What was the Mayor’s response? He said that the NYPD had “acted appropriately.” That police had “shown a lot of restraint.” That he “was not going to blame” officers who were trying to deal with an “impossible situation.”

And while the Mayor did attempt to walk back some of his comments on Sunday morning, by Tuesday he had implemented an 8:00 PM citywide curfew, an unprecedented attempt to silence New Yorkers’ cries for justice.

We have joined together in writing this letter because we could not remain silent while the Administration we served allows the NYPD to turn our City into an occupied territory. Our former boss might not hear the cries for justice from Black and brown New Yorkers, but we do.

We are demanding radical change from the Mayor, who is on the brink of losing all legitimacy in the eyes of New Yorkers.

We are demanding the Mayor act immediately to:

1. Reduce the NYPD operating budget by $1 billion in Fiscal Year 2021, and reallocate that money to essential social services, including housing support and rental relief, food assistance, and health care, in alignment with the demands of the NYC Budget Justice campaign.

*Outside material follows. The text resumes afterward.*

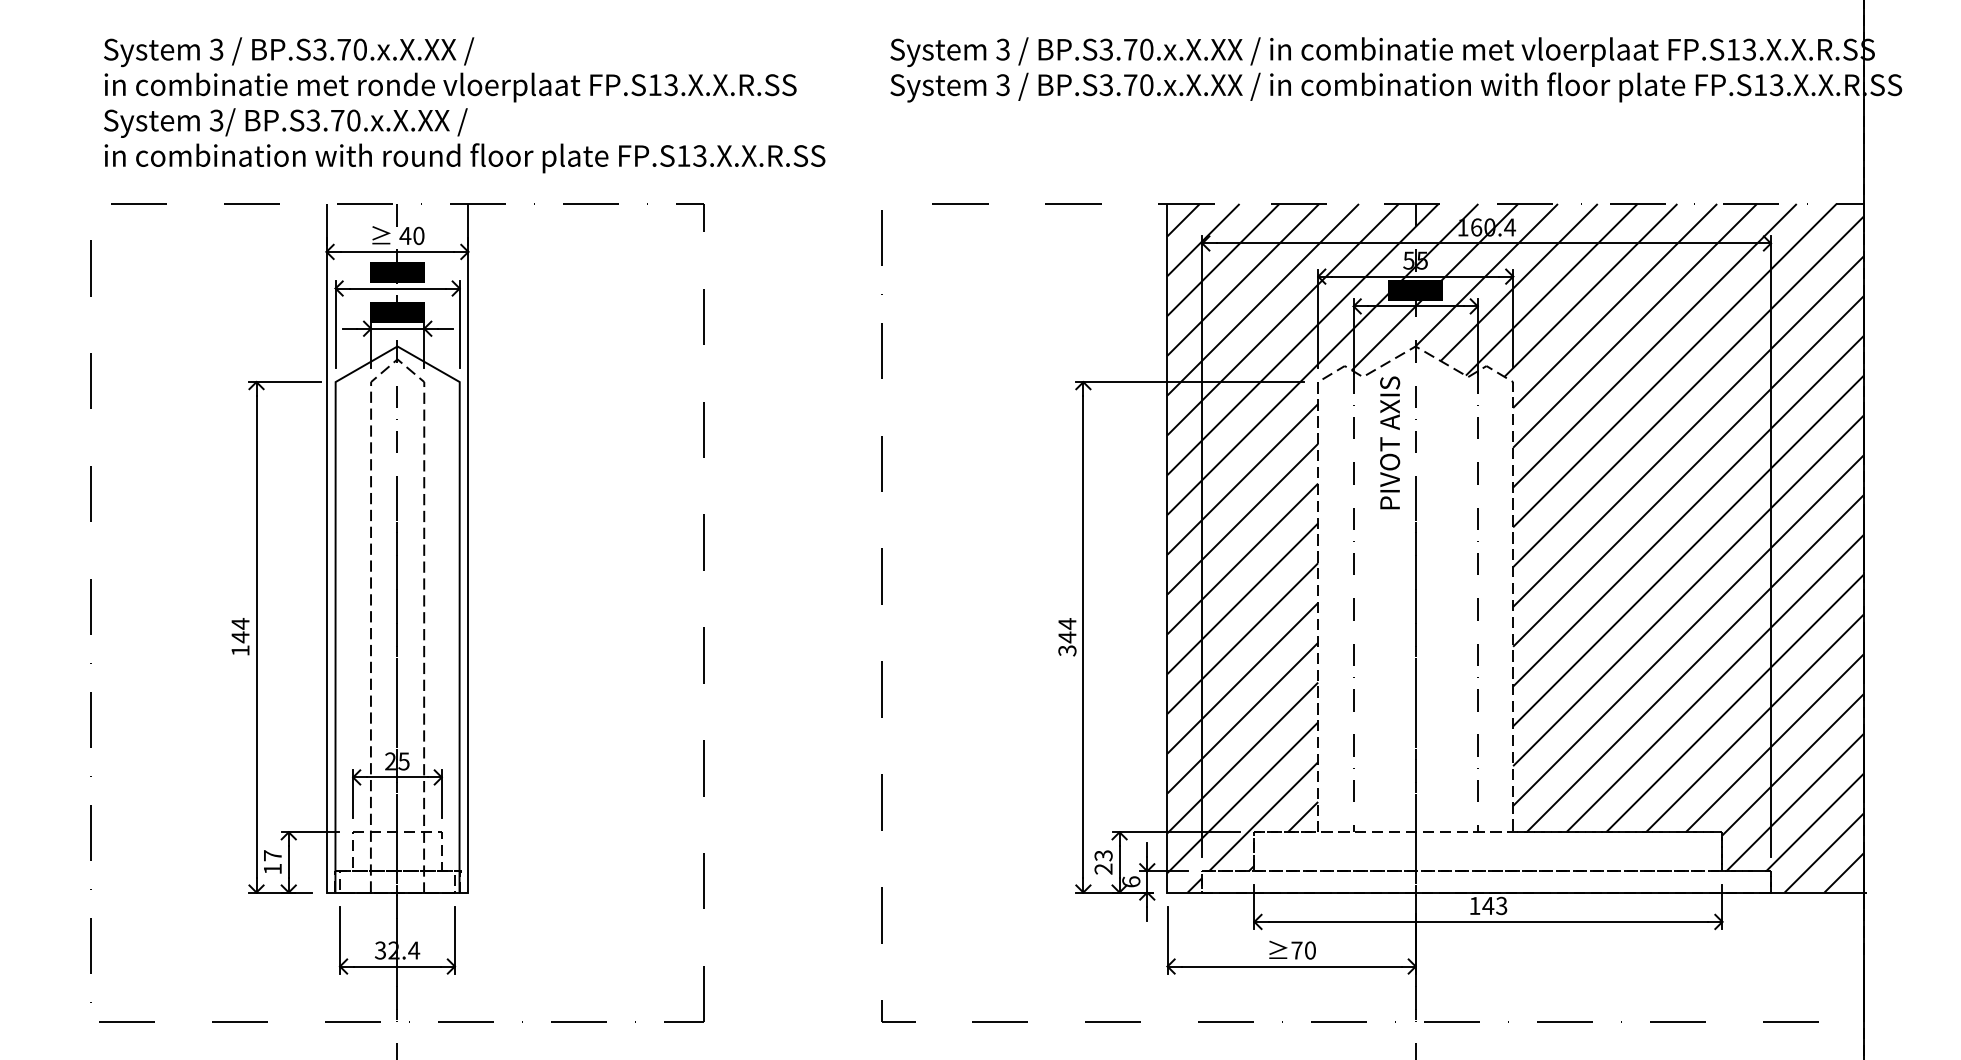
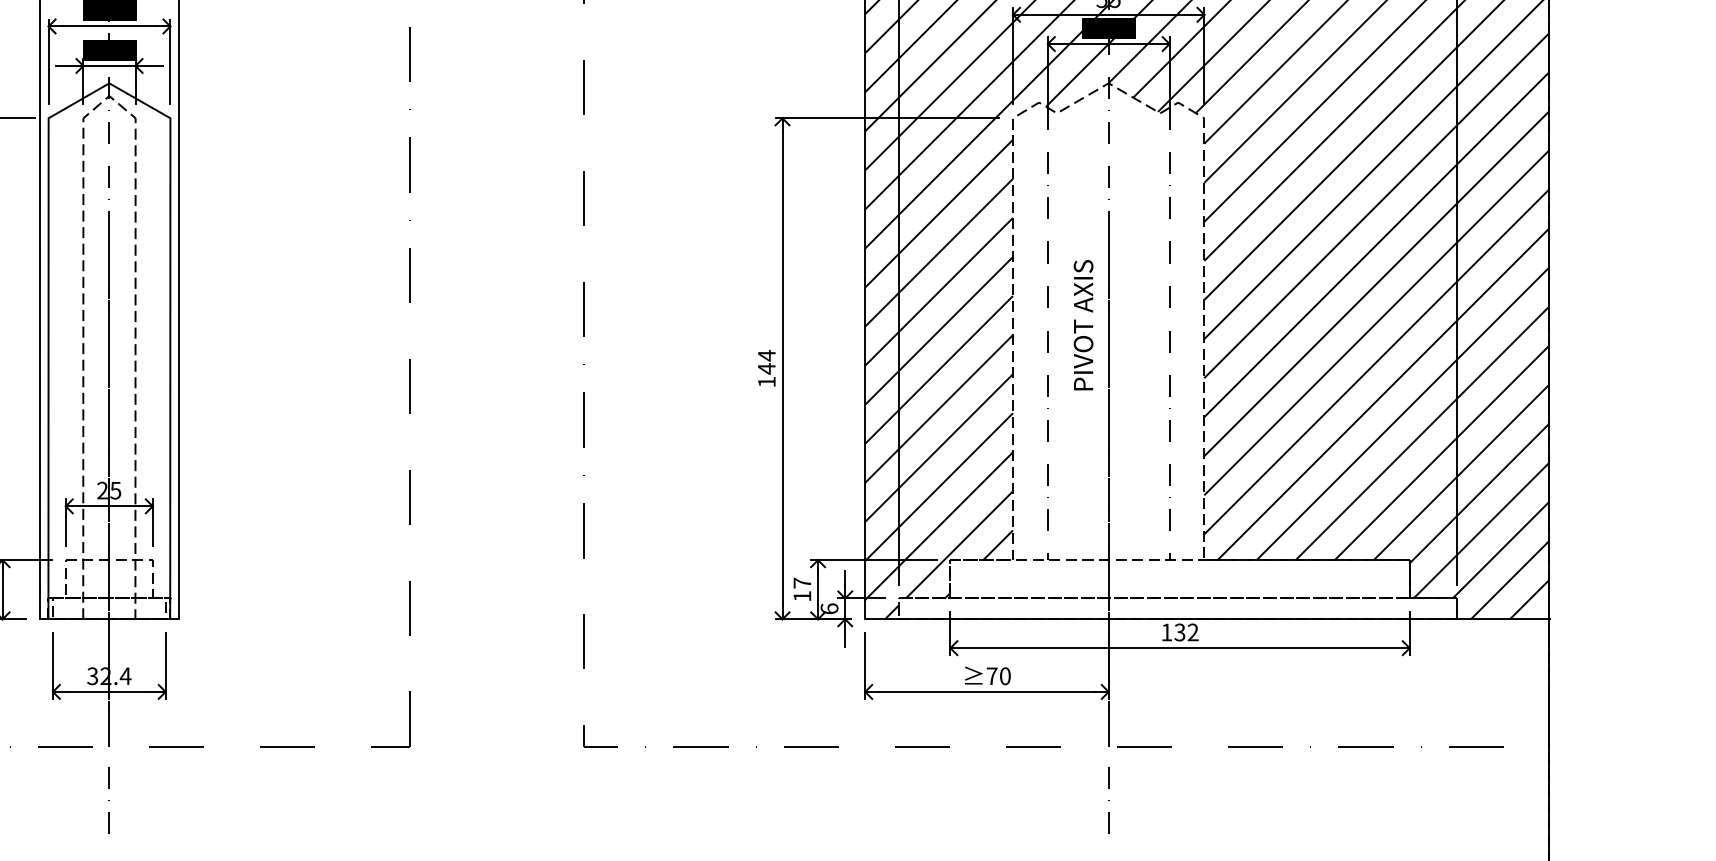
text: (1390, 442) -> (1083, 324), moved
text: (1067, 650) -> (766, 381), 344 -> 144
text: (1103, 862) -> (802, 589), 23 -> 17
text: (1494, 905) -> (1186, 632), 143 -> 132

2. Immediately fire all NYPD officers found to have used excessive force—or to have covered their badges—at protests.

3. Release the names and official disciplinary records of all NYPD personnel who have been accused of using excessive force, covering their badge numbers, or other misconduct.

4. Appoint an independent commission, in the vein of the Knapp and Mollen Commissions, composed of civil rights attorneys, journalists, and activists, including abolitionist organizers, to investigate the response of the Mayor’s Office and the NYPD to the May and June 2020 protests against police violence.

We are also calling upon all former and current staffers of conscience to stand with us in our call for change.

We all chose to serve for a better New York. Stand with us now and demand justice—for George Floyd, Breonna Taylor, Tony McDade, and Ahmaud Arbery. For Eric and Erica Garner. And for all Black and brown New Yorkers.